- _What to do_
a – In the column on California's budget troubles, why does Richard Mathies call dismantling the University of California "a stupendously stupid thing to do"? Answer in one to three sentences.
b – Write the next part of the column on California's budget troubles, picking up after its last paragraph.

November 28, 2009

The Late, Great State of California

By Richard Reeves

LOS ANGELES -- California, contrary to popular opinion, is not broke. It's only crazy, mean and at war with itself.

You may have noticed that the governor and legislators of the Golden State finally produced a "balanced" budget with a deficit in double-digit billions. But, hey, who's counting?

Yes, the greatest public university in the world, home to dozens of Nobel Prize winners, has become a victim of a thousand cuts, and the students protesting tuition increases of more than 30 percent are trashing the buildings. Richard Mathies, the dean of the chemistry department at the University of California, Berkeley, a campus that has produced 21 Nobel winners, commented:

"Dismantling this institution, which is a huge economic driver for the state, is a stupendously stupid thing to do, but that's the path the Legislature has embarked on."

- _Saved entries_
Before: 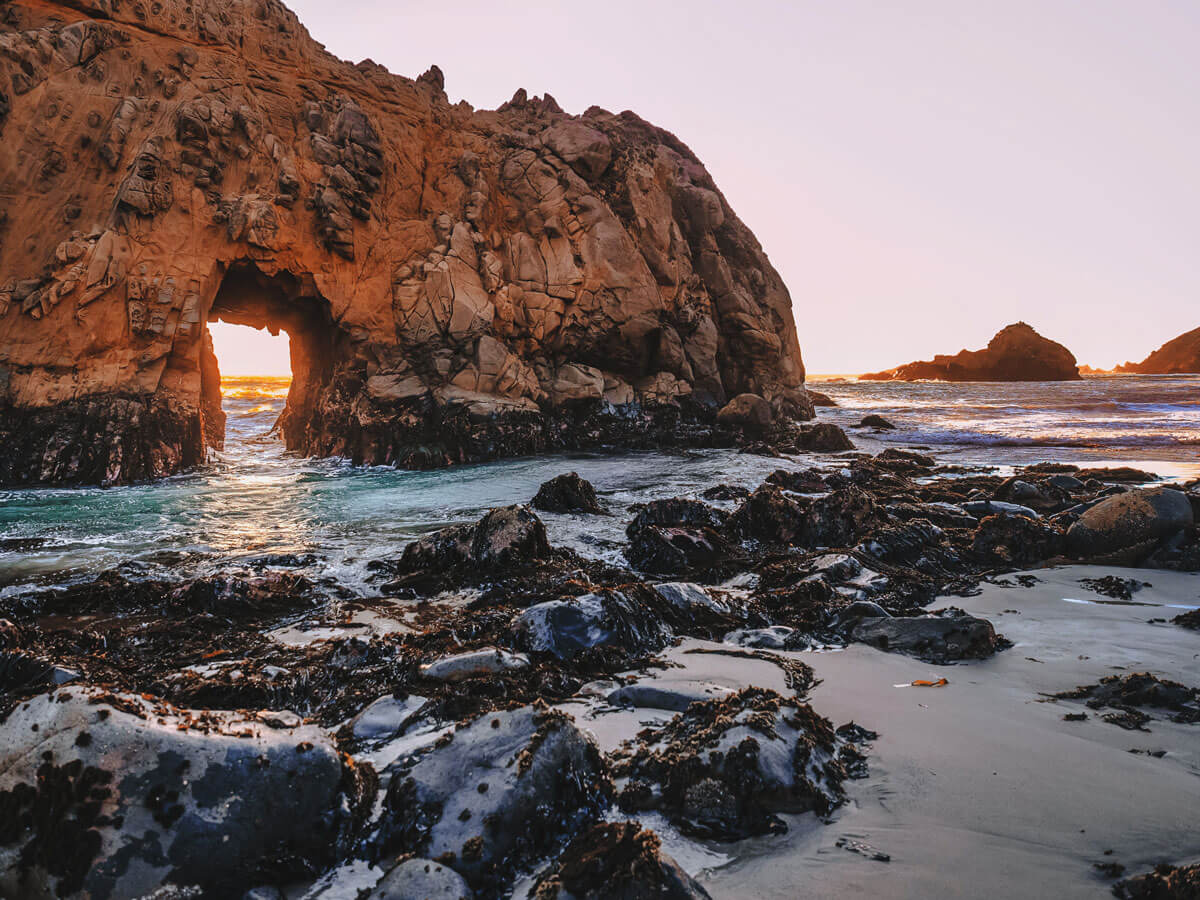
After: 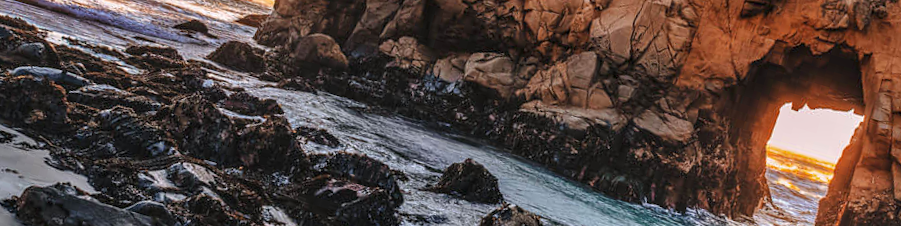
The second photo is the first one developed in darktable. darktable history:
crop and rotate: angle 16.12°, top 30.835%, bottom 35.653%
local contrast: on, module defaults
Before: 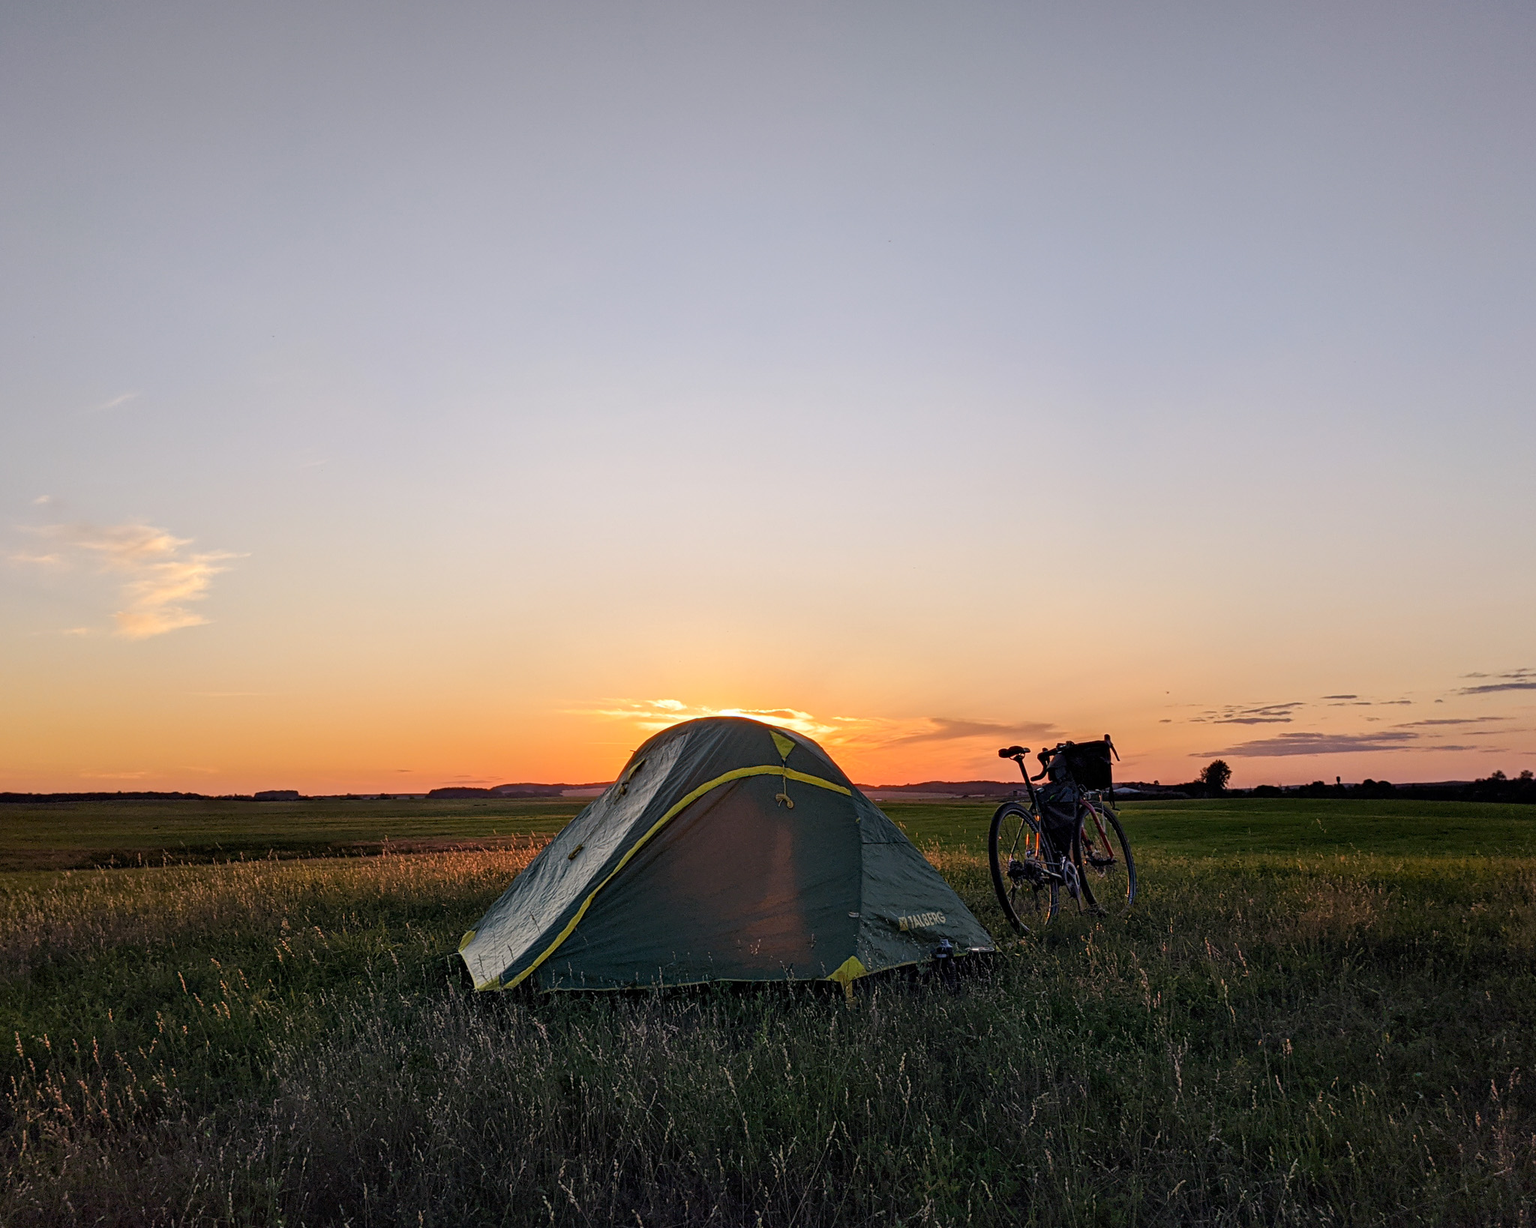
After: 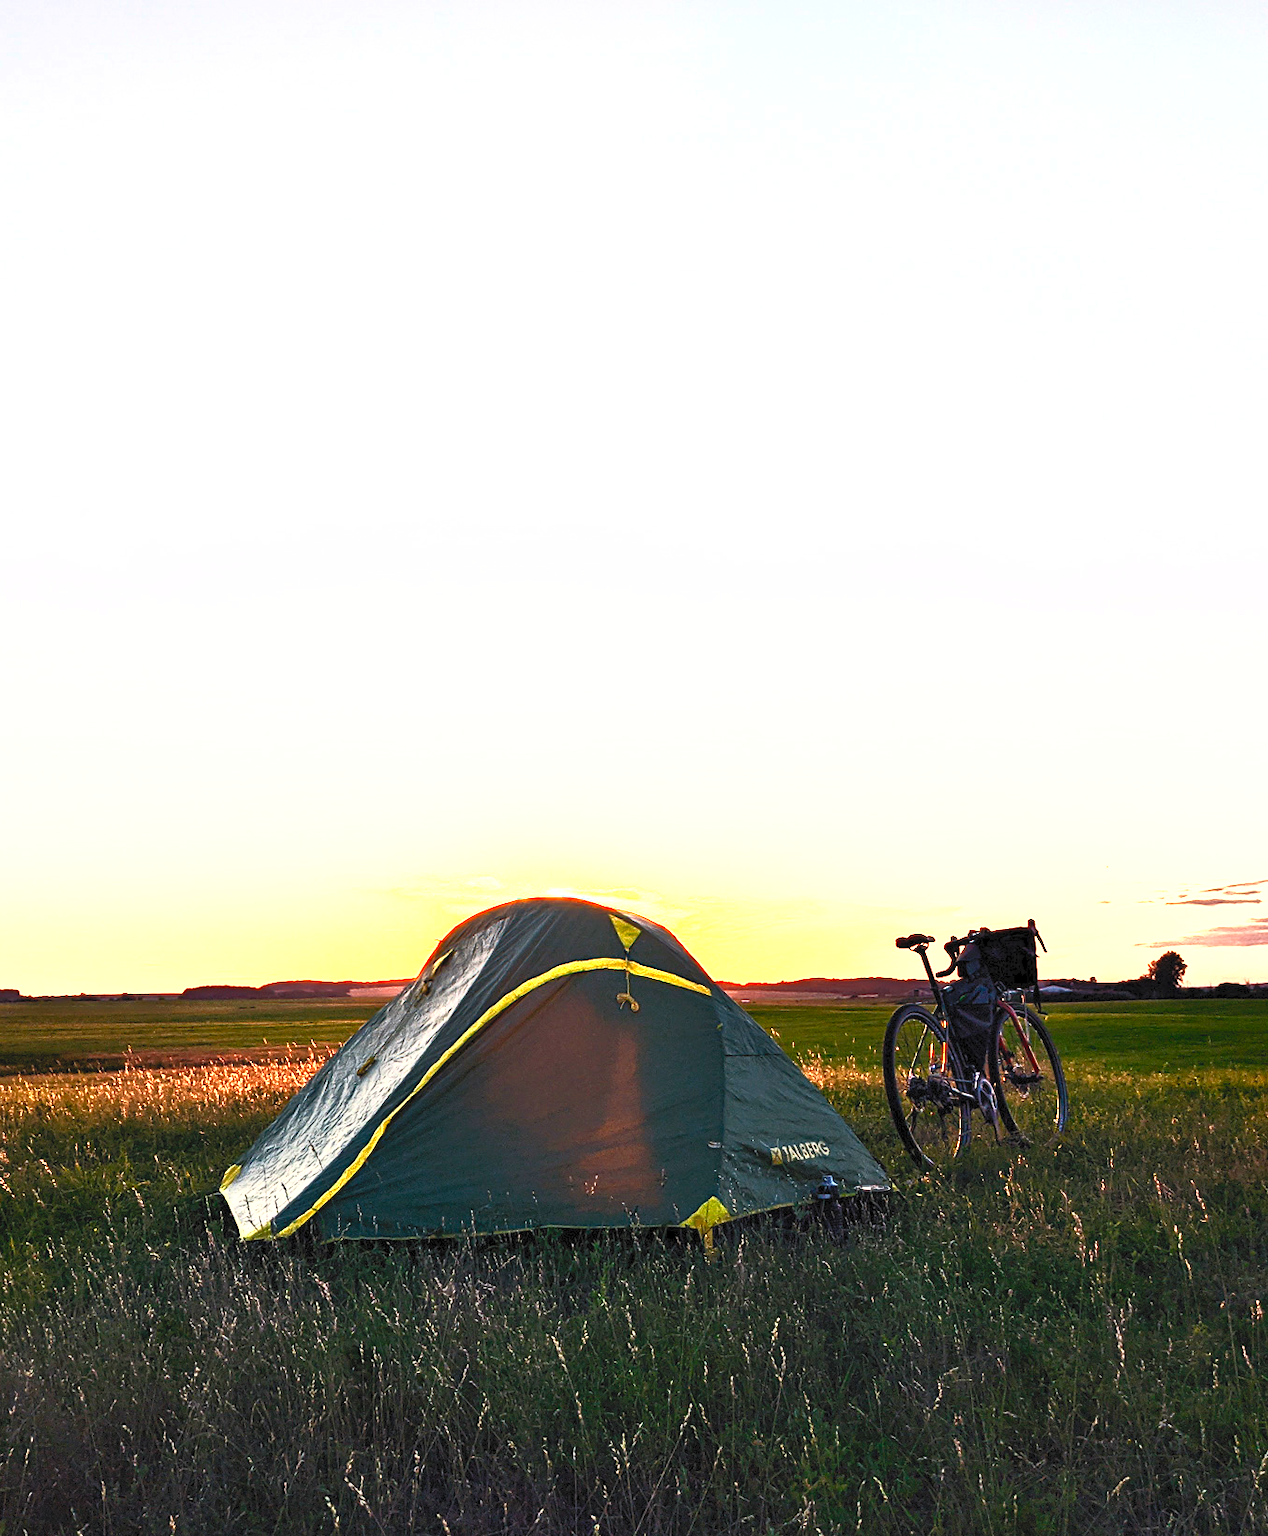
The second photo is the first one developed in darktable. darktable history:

- _Task-by-task answers_
a – Richard Mathies, dean of chemistry at the University of California, Berkeley, calls it stupid because the university is "a huge economic driver for the state." Cutting it down harms the state's own economy.

b –
Sure, the state's chief justice, Ronald George, traveled to Cambridge, Mass., to tell the American Academy of Arts and Sciences that the state is "dysfunctional." His reasoning:

"California's lawmakers, and the state itself, have been placed in a fiscal straitjacket by a steep two-thirds-vote requirement -- imposed at the ballot box -- for raising taxes. ... Much of this constitutional and statutory structure has been brought about not by legislative fact-finding and deliberation, but rather by the approval of voter initiative measures, often funded by special interests."

He did not mention that many residents think putting the legislators in straitjackets is an idea worth considering, if anyone knew who the legislators were. Term limits and gerrymandered districts have turned the Legislature into a carousel for people who don't know how to ride and tend to fall off the wooden horses. On their heads.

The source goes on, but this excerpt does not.